__WHAT THE EXERCISE ASKS__:
Find each line in the data below that contains the string "Should", and copy those lines out. Uppercase and lowercase count as different.

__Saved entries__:
◇ ◇ ◇ ◇ ◇ ◇ ◇

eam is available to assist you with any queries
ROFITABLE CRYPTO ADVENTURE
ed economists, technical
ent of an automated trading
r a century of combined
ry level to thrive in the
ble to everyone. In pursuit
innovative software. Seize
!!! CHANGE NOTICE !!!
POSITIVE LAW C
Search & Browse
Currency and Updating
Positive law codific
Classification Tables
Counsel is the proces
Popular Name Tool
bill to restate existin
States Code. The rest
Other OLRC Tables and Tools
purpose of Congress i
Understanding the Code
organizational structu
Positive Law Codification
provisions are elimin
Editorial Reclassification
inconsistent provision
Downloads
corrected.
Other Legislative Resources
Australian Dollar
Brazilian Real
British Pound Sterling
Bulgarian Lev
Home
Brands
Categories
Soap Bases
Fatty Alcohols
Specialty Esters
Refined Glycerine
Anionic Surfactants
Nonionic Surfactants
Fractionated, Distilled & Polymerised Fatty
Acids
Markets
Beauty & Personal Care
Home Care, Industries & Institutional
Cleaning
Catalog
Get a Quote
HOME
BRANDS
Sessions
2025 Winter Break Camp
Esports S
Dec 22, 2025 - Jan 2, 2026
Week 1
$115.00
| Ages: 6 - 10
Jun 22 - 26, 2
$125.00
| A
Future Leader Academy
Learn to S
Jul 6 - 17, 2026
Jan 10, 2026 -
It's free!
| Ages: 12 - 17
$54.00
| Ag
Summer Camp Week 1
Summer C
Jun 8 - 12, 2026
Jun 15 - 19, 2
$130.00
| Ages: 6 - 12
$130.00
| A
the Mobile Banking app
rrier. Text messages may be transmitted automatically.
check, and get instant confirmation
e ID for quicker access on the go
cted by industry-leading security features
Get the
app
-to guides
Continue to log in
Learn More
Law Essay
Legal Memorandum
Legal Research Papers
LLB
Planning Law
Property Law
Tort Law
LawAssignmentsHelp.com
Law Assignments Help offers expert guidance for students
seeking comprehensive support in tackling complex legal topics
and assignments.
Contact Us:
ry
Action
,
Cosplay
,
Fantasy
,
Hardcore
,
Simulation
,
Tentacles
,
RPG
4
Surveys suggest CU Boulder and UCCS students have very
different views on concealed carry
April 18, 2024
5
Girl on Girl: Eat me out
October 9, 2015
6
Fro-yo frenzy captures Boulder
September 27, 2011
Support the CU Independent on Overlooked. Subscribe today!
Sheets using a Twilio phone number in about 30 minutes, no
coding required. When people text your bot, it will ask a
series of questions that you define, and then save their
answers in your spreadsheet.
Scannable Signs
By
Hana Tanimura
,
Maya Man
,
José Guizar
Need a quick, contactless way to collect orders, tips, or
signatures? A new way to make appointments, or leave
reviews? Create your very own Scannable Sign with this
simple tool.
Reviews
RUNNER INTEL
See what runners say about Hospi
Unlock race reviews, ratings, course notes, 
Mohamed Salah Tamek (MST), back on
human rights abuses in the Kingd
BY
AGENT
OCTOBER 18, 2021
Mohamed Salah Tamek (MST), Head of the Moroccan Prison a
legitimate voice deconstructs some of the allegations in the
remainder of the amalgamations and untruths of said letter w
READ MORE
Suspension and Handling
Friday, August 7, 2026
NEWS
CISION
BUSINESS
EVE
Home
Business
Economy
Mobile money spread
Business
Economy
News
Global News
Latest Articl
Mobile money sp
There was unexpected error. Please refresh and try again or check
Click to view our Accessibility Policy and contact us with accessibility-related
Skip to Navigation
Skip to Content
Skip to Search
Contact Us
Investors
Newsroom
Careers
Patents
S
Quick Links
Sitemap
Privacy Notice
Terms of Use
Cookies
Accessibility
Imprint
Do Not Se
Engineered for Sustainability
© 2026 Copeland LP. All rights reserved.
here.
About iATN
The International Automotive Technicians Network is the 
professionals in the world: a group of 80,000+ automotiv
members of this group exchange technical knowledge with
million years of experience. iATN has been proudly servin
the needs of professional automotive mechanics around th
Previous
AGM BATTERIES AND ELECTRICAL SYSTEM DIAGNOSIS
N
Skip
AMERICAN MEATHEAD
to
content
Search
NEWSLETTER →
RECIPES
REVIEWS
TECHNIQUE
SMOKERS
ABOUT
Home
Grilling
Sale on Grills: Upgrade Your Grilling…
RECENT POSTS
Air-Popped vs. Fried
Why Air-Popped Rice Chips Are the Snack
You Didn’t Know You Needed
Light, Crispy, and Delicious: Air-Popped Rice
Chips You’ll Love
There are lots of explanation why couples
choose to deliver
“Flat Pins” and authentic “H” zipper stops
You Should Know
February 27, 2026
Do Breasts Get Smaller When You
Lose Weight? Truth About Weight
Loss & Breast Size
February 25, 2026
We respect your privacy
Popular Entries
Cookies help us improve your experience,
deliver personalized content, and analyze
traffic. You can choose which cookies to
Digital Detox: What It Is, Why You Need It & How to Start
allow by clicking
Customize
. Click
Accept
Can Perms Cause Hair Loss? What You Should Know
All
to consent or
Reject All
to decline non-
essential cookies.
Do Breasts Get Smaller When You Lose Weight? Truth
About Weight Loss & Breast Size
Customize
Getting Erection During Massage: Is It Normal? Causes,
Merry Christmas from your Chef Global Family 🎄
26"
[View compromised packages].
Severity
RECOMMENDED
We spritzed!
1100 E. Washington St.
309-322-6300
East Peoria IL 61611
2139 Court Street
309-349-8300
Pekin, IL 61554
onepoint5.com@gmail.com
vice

◇ ◇ ◇ ◇ ◇ ◇ ◇

__TASK RESULT__:
You Should Know
Can Perms Cause Hair Loss? What You Should Know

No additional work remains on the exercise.